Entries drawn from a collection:

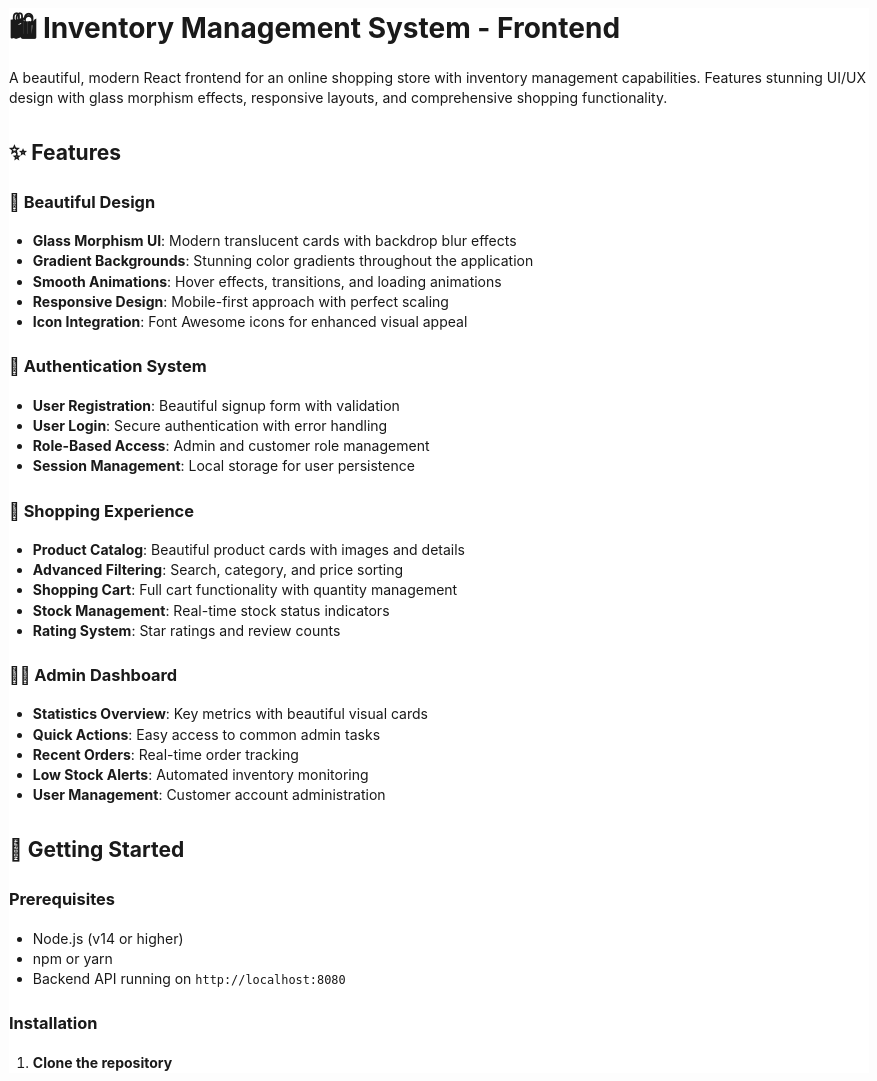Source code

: # 🛍️ **Inventory Management System - Frontend**

A beautiful, modern React frontend for an online shopping store with inventory management capabilities. Features stunning UI/UX design with glass morphism effects, responsive layouts, and comprehensive shopping functionality.

## ✨ **Features**

### 🎨 **Beautiful Design**

- **Glass Morphism UI**: Modern translucent cards with backdrop blur effects
- **Gradient Backgrounds**: Stunning color gradients throughout the application
- **Smooth Animations**: Hover effects, transitions, and loading animations
- **Responsive Design**: Mobile-first approach with perfect scaling
- **Icon Integration**: Font Awesome icons for enhanced visual appeal

### 🔐 **Authentication System**

- **User Registration**: Beautiful signup form with validation
- **User Login**: Secure authentication with error handling
- **Role-Based Access**: Admin and customer role management
- **Session Management**: Local storage for user persistence

### 🛒 **Shopping Experience**

- **Product Catalog**: Beautiful product cards with images and details
- **Advanced Filtering**: Search, category, and price sorting
- **Shopping Cart**: Full cart functionality with quantity management
- **Stock Management**: Real-time stock status indicators
- **Rating System**: Star ratings and review counts

### 👨‍💼 **Admin Dashboard**

- **Statistics Overview**: Key metrics with beautiful visual cards
- **Quick Actions**: Easy access to common admin tasks
- **Recent Orders**: Real-time order tracking
- **Low Stock Alerts**: Automated inventory monitoring
- **User Management**: Customer account administration

## 🚀 **Getting Started**

### Prerequisites

- Node.js (v14 or higher)
- npm or yarn
- Backend API running on `http://localhost:8080`

### Installation

1. **Clone the repository**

REQUIREMENT:
Please express the lines above as a numbered list, skipping blank lines and leaving the pictures out of your answer.

THE COMPLETED TASK:
1. Source code
2. : # 🛍️ **Inventory Management System - Frontend**
3. A beautiful, modern React frontend for an online shopping store with inventory management capabilities. Features stunning UI/UX design with glass morphism effects, responsive layouts, and comprehensive shopping functionality.
4. ## ✨ **Features**
5. ### 🎨 **Beautiful Design**
6. - **Glass Morphism UI**: Modern translucent cards with backdrop blur effects
7. - **Gradient Backgrounds**: Stunning color gradients throughout the application
8. - **Smooth Animations**: Hover effects, transitions, and loading animations
9. - **Responsive Design**: Mobile-first approach with perfect scaling
10. - **Icon Integration**: Font Awesome icons for enhanced visual appeal
11. ### 🔐 **Authentication System**
12. - **User Registration**: Beautiful signup form with validation
13. - **User Login**: Secure authentication with error handling
14. - **Role-Based Access**: Admin and customer role management
15. - **Session Management**: Local storage for user persistence
16. ### 🛒 **Shopping Experience**
17. - **Product Catalog**: Beautiful product cards with images and details
18. - **Advanced Filtering**: Search, category, and price sorting
19. - **Shopping Cart**: Full cart functionality with quantity management
20. - **Stock Management**: Real-time stock status indicators
21. - **Rating System**: Star ratings and review counts
22. ### 👨‍💼 **Admin Dashboard**
23. - **Statistics Overview**: Key metrics with beautiful visual cards
24. - **Quick Actions**: Easy access to common admin tasks
25. - **Recent Orders**: Real-time order tracking
26. - **Low Stock Alerts**: Automated inventory monitoring
27. - **User Management**: Customer account administration
28. ## 🚀 **Getting Started**
29. ### Prerequisites
30. - Node.js (v14 or higher)
31. - npm or yarn
32. - Backend API running on `http://localhost:8080`
33. ### Installation
34. 1. **Clone the repository**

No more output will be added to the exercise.